How Marco Estrada regained confidence in his ‘everything’ change-up

Marco Estrada took a no-hitter into the seventh and the Blue Jays beat the Mariners 3-2, tying the Orioles for the first Wild Card spot.

SEATTLE – Marco Estrada sat in the Toronto Blue Jays dugout 40 minutes before game-time, spinning a softball in his right hand, staring out deep in thought. The softball is a staple of his routine – he has short fingers for a pitcher and gripping the larger ball helps make a baseball feel smaller in his hand once he starts throwing it.

For a change-up artist like him, feel really matters. As for his contemplative gaze, two personal focal points emerged between starts. One was to avoid drifting forward in his delivery later in games, an issue identified during some video work.
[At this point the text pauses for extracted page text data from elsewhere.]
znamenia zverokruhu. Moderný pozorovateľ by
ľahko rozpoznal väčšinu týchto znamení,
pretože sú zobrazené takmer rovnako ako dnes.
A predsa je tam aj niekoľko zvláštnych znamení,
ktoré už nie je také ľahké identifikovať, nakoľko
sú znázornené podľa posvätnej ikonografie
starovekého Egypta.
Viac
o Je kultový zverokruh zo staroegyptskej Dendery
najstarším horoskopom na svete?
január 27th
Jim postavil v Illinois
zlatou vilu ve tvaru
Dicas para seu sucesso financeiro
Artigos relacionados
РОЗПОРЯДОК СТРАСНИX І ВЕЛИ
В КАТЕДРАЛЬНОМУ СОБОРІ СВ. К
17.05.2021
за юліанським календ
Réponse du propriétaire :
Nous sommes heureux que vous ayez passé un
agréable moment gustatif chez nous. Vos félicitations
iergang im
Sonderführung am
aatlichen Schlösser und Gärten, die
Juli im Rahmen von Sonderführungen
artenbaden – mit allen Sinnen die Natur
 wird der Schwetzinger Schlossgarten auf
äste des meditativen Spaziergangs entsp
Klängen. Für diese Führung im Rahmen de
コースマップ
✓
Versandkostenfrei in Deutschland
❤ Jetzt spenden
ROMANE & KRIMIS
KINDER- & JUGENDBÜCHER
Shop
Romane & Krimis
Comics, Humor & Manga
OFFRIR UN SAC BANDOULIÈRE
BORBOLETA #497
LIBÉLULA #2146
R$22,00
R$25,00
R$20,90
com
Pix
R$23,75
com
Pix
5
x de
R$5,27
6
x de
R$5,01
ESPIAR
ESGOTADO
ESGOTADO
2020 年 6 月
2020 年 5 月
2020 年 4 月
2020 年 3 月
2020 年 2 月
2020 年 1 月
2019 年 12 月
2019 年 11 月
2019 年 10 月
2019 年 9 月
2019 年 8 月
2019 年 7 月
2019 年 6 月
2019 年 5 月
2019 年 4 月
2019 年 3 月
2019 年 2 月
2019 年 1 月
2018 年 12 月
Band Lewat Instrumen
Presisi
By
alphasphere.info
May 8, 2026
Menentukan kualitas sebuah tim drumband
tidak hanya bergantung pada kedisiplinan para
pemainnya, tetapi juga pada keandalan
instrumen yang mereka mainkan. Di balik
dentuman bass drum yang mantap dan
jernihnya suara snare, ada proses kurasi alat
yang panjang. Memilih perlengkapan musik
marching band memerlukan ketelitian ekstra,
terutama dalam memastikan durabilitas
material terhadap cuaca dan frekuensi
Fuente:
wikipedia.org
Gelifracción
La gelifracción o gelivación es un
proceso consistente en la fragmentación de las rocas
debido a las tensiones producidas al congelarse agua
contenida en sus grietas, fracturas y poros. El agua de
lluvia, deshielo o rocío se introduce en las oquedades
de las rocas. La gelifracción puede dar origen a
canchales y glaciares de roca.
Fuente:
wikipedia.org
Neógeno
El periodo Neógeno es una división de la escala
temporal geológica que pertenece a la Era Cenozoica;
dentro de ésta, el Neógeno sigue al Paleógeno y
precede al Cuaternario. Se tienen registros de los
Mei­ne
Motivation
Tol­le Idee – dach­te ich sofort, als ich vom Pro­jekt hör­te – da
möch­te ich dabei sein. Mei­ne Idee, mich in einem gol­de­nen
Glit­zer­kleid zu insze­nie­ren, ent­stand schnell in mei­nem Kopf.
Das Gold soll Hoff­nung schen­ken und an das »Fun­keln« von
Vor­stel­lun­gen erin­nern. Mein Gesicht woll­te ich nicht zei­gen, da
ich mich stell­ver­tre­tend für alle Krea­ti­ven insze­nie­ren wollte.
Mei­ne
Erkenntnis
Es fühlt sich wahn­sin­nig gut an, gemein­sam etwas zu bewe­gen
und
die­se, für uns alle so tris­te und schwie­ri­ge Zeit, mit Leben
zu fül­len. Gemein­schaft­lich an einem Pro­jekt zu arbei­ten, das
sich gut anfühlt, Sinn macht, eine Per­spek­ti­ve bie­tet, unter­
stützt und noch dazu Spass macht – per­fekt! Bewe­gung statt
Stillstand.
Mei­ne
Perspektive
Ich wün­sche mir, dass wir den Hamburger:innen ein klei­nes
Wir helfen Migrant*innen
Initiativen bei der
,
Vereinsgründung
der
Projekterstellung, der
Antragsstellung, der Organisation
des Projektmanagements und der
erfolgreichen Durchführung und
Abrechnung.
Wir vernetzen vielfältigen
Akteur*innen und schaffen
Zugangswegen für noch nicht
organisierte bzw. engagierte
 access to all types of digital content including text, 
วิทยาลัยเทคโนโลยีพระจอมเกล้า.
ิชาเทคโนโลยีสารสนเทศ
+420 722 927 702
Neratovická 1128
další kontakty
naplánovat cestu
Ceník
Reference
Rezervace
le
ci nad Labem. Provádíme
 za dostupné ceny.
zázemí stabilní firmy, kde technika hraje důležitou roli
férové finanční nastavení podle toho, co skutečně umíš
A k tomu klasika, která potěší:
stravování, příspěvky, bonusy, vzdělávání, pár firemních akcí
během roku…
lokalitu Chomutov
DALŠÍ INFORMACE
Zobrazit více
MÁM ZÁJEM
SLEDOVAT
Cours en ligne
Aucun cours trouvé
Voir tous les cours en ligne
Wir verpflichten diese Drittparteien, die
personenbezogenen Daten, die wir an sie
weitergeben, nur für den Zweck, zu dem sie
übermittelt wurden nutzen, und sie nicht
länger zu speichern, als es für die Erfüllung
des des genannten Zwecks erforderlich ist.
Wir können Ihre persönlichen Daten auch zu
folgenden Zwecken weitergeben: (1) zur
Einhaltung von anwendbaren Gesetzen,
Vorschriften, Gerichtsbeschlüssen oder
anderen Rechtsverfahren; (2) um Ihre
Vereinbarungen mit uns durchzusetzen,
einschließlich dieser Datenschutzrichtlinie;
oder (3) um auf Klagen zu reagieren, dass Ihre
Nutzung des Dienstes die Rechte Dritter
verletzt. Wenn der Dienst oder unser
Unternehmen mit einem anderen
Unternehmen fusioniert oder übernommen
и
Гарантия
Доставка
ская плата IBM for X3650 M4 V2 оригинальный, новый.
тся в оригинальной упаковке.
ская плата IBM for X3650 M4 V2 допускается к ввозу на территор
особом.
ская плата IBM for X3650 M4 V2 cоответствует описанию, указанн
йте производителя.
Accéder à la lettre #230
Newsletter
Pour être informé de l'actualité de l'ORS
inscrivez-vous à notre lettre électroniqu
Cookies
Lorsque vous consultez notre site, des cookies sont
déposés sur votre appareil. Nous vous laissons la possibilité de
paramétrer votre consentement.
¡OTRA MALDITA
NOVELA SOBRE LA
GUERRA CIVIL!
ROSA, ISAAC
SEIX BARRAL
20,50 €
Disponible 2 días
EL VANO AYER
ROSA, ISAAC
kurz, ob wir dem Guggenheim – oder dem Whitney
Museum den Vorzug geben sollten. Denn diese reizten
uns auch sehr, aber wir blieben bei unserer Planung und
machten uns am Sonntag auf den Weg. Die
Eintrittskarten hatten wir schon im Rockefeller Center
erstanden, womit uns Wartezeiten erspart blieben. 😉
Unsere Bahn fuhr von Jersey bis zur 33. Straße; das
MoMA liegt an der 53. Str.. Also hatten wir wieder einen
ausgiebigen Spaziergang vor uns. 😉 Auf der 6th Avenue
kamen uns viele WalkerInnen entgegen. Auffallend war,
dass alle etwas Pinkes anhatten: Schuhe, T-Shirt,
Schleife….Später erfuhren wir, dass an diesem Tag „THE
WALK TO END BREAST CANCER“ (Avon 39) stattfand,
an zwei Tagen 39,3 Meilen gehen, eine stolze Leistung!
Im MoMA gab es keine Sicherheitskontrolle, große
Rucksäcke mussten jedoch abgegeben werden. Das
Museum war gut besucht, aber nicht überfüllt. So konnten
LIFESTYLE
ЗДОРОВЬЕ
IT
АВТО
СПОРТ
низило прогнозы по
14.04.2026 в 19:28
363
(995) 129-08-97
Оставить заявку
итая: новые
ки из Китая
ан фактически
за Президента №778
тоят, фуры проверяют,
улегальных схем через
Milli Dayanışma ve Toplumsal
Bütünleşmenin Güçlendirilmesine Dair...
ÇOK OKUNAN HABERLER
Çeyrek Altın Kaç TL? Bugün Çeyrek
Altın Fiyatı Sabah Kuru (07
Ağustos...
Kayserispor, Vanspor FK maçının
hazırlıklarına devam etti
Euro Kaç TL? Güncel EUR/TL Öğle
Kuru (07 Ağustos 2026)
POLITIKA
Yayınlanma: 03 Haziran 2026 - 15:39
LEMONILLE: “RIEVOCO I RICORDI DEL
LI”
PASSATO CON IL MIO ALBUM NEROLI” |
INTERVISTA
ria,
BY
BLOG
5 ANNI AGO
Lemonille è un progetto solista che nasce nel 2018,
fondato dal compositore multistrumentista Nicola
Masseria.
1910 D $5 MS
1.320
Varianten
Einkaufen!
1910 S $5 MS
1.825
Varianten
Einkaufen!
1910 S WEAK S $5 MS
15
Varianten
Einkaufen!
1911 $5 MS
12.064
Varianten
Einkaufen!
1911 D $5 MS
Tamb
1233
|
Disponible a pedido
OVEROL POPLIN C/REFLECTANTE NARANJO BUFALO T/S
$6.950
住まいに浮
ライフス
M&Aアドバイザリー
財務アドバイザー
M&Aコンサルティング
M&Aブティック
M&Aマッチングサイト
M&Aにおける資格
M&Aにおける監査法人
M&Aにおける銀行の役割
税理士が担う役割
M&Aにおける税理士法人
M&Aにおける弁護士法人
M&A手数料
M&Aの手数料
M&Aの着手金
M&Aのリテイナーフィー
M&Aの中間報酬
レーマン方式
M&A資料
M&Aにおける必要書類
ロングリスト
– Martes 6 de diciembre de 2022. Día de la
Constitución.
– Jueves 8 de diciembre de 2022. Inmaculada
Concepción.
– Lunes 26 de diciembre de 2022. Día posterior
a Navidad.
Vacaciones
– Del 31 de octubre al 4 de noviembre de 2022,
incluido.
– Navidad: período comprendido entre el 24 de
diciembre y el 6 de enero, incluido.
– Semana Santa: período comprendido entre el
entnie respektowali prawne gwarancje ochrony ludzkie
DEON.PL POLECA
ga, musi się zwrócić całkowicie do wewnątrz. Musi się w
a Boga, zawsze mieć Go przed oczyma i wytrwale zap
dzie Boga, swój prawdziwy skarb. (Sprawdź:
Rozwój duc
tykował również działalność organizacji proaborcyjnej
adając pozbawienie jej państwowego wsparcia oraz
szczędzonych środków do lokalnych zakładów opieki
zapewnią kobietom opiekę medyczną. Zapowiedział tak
The other was staying on top of his change-up.

“That was basically the only thing on my mind,” says Estrada.

Seven-innings of one-hit baseball followed from the all-star right-hander in a steadying 3-2 Toronto Blue Jays victory Monday night over the Seattle Mariners.

Save for a Seth Smith rocket to the track in centre in the second inning, Estrada routinely missed barrels, induced weak contact and kept a pivotal game under his thumb. Given that he’d allowed 24 earned runs in 28.2 innings over his previous six starts, including a couple of head-scratching outings versus the Tampa Bay Rays in which he dominated early before unravelling stunningly, no one was certain how things would go.

Little wonder then that after taking a no-hitter into the seventh, striking out eight batters and throwing 23 of his 28 change-ups for strikes, getting 18 swings, five outs and five misses on his bread-and-butter offering, he smiled and said, “I’ve got to remember this feeling and I should be fine.”

“I stopped worrying so much about the grip, because it hasn’t been that good lately,” Estrada says of his change-up. “And the more I think about it, the more my grip starts to change. I just told myself, ‘Listen, just sell it, make your arm as fast as you can, throw it through the zone as fast as you can and who cares what the ball does. Just take the miles an hour off, but make it look like you’re throwing a fastball.’ That’s basically what I did today, it felt really good throwing a change-up today, finally, because I haven’t been very confident with it my last few outings.”

Estrada looked to have turned a corner Aug. 29 at Baltimore when he allowed a run on four hits and a walk over seven outstanding innings during a 5-1 win over the Orioles. But on Sept. 3 against the Rays, he cruised through five innings before surrendering five runs in a span of six batters in a sixth he couldn’t escape.

The next time out Sept. 9 against the Boston Red Sox, he was a hot mess in a 13-3 thrashing, allowing four runs, three earned, in 2.1 innings – his shortest outing of the year – and then Sept. 14 against Tampa Bay, he struck out his first five batters, looked untouchable, and ended up surrendering four runs in five shaky innings.

The usage of his changeup was down dramatically in each start – 15, 20 and 19 per cent, well off his average of 28 per cent – because he had lost faith in it. And when he doesn’t have the change working, he “kind of” feels naked on the mound.

“It’s everything for me,” says Estrada. “There have been so many change-ups I’ve thrown the last few games where I feel like it’s a good one and guys are just spitting all over it. I’m like, ‘Where am I throwing this pitch? Something’s got to be going on.’ I didn’t know if it was my body, my arm wasn’t getting through the zone right, maybe I was slowing something down. I probably should have paid a little more attention to that, but [Monday] I kind of stopped caring and just said, ‘Listen, grab the damn ball and throw it. Who cares what kind of action you get on it, keep it around the plate, keep it down and have that arm get through the zone as fast as possible.’”

The only hit Estrada surrendered Monday was on a down and away curveball to Robinson Cano leading off the seventh, which the slugger shot up the middle for a single. Good pitch to a good hitter. Happens. It was the fourth time over the past two seasons he’d taken a no-hitter into at least the seventh inning.

“We were starving for a win,” says manager John Gibbons. “The thing about Marco since we got him, he’s pitched as many big games as anybody and really rose to the occasion. He’s done a tremendous job here as a Blue Jay and tonight when the team needed him, again, he really stepped up. We’ve seen him do it many, many times.”

Adds Kevin Pillar, who stole a hit from Kyle Seager with a diving catch to end the fourth that saved at least a run after consecutive two-out walks: “For him to come out here after not pitching well his last couple of starts and step up and do what big-game pitchers do was awesome to see.”

Two regular-season starts remain for Estrada – Sept. 25 at home against the New York Yankees and Sept. 30 at Fenway versus the Red Sox – and the Blue Jays will be counting on him to remember exactly what he felt Monday night.